> _Work instructions_:
**1.** In the extract on environmental standards and public procurement, what agreement did a group of important world trade partners conclude to coincide with the end of the Uruguay Round?
**2.** Continue the extract on environmental standards and public procurement from its final sentence, in the same formal register.

13.4. In the EU, however, environmental protection has great importance. The Committee itself has repeatedly argued for it.

13.5. Since high environmental protection standards also lead to differing conditions of competition both within the EU and in comparison with third countries, it is desirable to raise environmental protection standards worldwide. Even if developing countries have other priorities at present, raising these standards is undoubtedly in their interests also. The Committee recommends that the EU should support the planned work in the appropriate fora with the aim of drawing up, worldwide, environment guidelines which are binding on national legislators and directed towards upward harmonization. Compensatory aid based on the model of the Montreal Protocol to enable developing countries to adopt appropriate measures will be essential.

13.6. The case for imposing environment standards on other states through trade-restricting measures is questionable. The Committee is opposed to individual states exercising unilateral trade policy pressures in order to impose their own environmental standards. However, multilateral action should be possible against individual states which do not comply with agreed levels.

14. Public procurement

14.1. To coincide with the end of the Uruguay Round a group of important partners in world trade, including the EU and the USA, concluded a new Plurilateral Agreement on Government Procurement. The new agreement, which replaced one dating from 1979, was further expanded during the Marrakesh Conference.

> _Records_:
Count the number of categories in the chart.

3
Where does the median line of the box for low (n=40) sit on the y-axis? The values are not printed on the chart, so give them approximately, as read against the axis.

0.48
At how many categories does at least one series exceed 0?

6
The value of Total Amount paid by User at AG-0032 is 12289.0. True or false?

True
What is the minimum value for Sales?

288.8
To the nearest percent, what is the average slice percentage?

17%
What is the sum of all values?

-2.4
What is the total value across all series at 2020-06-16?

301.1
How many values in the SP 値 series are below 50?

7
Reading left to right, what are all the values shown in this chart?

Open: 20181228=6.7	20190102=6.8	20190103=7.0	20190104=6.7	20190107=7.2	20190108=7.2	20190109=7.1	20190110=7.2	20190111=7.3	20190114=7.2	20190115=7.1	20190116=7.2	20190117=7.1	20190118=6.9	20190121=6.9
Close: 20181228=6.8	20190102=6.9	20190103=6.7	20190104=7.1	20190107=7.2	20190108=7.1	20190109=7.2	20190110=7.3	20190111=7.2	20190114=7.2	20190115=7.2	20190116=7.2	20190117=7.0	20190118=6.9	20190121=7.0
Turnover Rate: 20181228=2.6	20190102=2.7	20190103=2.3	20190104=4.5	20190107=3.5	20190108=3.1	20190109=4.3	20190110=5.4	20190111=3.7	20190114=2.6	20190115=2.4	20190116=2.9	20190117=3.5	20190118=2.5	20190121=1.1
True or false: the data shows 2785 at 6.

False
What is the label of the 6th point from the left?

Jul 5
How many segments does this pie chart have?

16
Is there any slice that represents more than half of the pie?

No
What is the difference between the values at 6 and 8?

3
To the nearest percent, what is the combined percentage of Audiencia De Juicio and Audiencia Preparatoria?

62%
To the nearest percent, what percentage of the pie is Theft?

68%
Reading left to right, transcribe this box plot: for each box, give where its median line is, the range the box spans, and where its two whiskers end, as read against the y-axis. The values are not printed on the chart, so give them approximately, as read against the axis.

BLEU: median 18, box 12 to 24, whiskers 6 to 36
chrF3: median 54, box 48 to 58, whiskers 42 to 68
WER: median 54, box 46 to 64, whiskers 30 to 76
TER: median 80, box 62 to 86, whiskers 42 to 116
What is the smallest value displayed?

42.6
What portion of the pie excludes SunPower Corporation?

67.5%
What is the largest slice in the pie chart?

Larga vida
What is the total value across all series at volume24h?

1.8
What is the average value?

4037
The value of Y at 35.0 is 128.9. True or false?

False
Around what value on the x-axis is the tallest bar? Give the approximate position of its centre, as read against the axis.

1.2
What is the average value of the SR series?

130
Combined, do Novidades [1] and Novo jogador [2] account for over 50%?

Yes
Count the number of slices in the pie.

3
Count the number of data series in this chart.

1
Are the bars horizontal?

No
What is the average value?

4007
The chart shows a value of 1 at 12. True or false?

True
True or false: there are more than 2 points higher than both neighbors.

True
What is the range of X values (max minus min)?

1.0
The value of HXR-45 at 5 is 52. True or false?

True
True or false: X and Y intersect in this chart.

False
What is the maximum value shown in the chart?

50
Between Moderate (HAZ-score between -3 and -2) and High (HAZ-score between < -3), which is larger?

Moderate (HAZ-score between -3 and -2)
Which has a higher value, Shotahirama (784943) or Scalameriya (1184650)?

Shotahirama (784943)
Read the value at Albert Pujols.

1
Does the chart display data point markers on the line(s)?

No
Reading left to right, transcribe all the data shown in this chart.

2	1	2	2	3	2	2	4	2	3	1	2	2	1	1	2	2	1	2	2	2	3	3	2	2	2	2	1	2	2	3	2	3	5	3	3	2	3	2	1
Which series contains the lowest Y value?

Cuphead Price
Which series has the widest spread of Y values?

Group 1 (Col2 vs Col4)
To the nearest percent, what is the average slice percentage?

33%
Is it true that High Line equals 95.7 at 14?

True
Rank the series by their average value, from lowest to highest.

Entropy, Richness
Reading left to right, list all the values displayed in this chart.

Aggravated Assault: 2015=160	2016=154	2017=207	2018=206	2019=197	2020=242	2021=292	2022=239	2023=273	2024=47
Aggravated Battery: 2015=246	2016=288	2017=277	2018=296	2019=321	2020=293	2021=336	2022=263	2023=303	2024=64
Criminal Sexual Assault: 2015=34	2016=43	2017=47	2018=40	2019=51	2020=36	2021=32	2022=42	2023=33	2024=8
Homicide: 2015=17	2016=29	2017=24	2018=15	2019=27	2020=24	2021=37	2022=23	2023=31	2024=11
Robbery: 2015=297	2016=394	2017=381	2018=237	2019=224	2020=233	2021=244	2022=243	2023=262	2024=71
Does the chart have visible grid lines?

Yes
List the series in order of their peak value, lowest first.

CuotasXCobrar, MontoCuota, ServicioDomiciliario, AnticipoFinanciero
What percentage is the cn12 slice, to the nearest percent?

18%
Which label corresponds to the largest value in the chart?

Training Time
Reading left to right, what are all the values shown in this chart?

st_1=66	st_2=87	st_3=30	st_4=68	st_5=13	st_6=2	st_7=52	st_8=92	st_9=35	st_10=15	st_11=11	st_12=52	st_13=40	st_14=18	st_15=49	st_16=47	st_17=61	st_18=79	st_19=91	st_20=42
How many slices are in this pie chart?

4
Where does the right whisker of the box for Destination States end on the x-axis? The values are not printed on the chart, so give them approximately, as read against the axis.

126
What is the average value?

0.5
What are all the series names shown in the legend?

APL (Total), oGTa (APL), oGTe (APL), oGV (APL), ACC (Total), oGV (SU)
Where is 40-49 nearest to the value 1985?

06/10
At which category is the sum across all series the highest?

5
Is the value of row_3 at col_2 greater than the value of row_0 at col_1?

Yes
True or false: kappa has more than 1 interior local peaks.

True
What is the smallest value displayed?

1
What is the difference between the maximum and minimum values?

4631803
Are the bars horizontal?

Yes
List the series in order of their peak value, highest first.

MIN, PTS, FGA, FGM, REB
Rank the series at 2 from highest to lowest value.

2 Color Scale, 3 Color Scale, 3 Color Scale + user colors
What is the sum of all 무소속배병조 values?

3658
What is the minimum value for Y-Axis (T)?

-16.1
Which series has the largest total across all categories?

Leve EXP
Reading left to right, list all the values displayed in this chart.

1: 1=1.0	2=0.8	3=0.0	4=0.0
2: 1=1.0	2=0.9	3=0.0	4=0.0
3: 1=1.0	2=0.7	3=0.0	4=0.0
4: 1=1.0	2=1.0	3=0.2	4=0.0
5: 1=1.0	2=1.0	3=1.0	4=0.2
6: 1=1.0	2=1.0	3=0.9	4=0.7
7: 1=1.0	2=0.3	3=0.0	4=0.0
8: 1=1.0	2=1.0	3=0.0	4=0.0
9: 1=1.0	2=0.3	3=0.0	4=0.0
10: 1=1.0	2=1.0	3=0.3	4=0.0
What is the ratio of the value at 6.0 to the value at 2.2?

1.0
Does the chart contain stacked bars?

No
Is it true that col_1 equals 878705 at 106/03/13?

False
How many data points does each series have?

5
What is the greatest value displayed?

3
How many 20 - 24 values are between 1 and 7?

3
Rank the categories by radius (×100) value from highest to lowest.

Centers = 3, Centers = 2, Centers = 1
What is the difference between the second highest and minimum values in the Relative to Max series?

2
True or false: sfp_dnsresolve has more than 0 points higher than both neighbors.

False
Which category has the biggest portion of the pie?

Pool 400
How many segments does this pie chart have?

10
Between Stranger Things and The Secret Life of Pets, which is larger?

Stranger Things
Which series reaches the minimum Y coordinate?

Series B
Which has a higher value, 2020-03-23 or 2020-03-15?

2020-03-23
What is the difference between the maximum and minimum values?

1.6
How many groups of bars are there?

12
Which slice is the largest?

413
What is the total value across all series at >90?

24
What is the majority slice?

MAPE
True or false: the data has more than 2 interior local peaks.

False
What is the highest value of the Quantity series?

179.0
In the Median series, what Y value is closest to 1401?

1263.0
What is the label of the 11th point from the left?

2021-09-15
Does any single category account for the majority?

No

> _Answer section_:
**1.** A new Plurilateral Agreement on Government Procurement.

**2.**
14.2. The Committee welcomes these agreements and expects from them a genuine reciprocal opening-up of important markets in government procurement. It calls upon the Commission to press on vigorously with the further negotiations planned. The Committee is fully aware that a serious impediment to more open markets lies in the state telecommunications monopolies in some EU countries, which even reject competition within the EU.

14.3. The Committee sees considerable potential in the transport and telecommunications sector for negotiating the opening-up of the huge US procurement markets for transport vehicles, airport equipment, waste processing and structural steel for motorways. These are all sectors in which the USA is unwilling to dismantle the Buy American laws.

15. Harmonization of standards

15.1. The increasing worldwide exchange of persons, goods, services, capital and rights makes it imperative to observe internationally agreed standards in such areas as environmental protection, social affairs (including worker migration) and the behaviour of companies in international competition.

15.2. Making the observance of internationally agreed minimum standards a prerequisite for free market access is an idea which suggests itself, especially as the new world trade authority, the WTO, is to be given greater powers to monitor and enforce compliance with the rules.

15.3. While the GATT had the aim above all of facilitating access to international markets, moves are now afoot to entrust the WTO with aims other than those relating to trading policy. But there is a danger here of overloading and overstrain. The prime aim of the WTO must remain that of seeing that foreign trade runs as smoothly as possible.

15.4. To the extent that minimum standards are guided by levels applicable in industrialized countries, the developing countries are concerned that at least some element of protectionist behaviour and measures is involved. They see their access to the markets of the industrialized countries as being made more difficult.

Conflicts therefore seem inevitable if the objectives to be pursued are not shared - or not shared to the same extent - by the countries involved in world trade. Special efforts to achieve a political consensus are therefore necessary.

15.5. The Committee would draw attention to the consequences which might arise from such a development and calls upon the Commission to keep this problem under close scrutiny.

Done at Brussels, 15 September 1994.

The President

of the Economic and Social Committee

Susanne TIEMANN

() Cross-retaliation:breaches of the agreement leading to sanctions regarding other products or other sectors of the economy.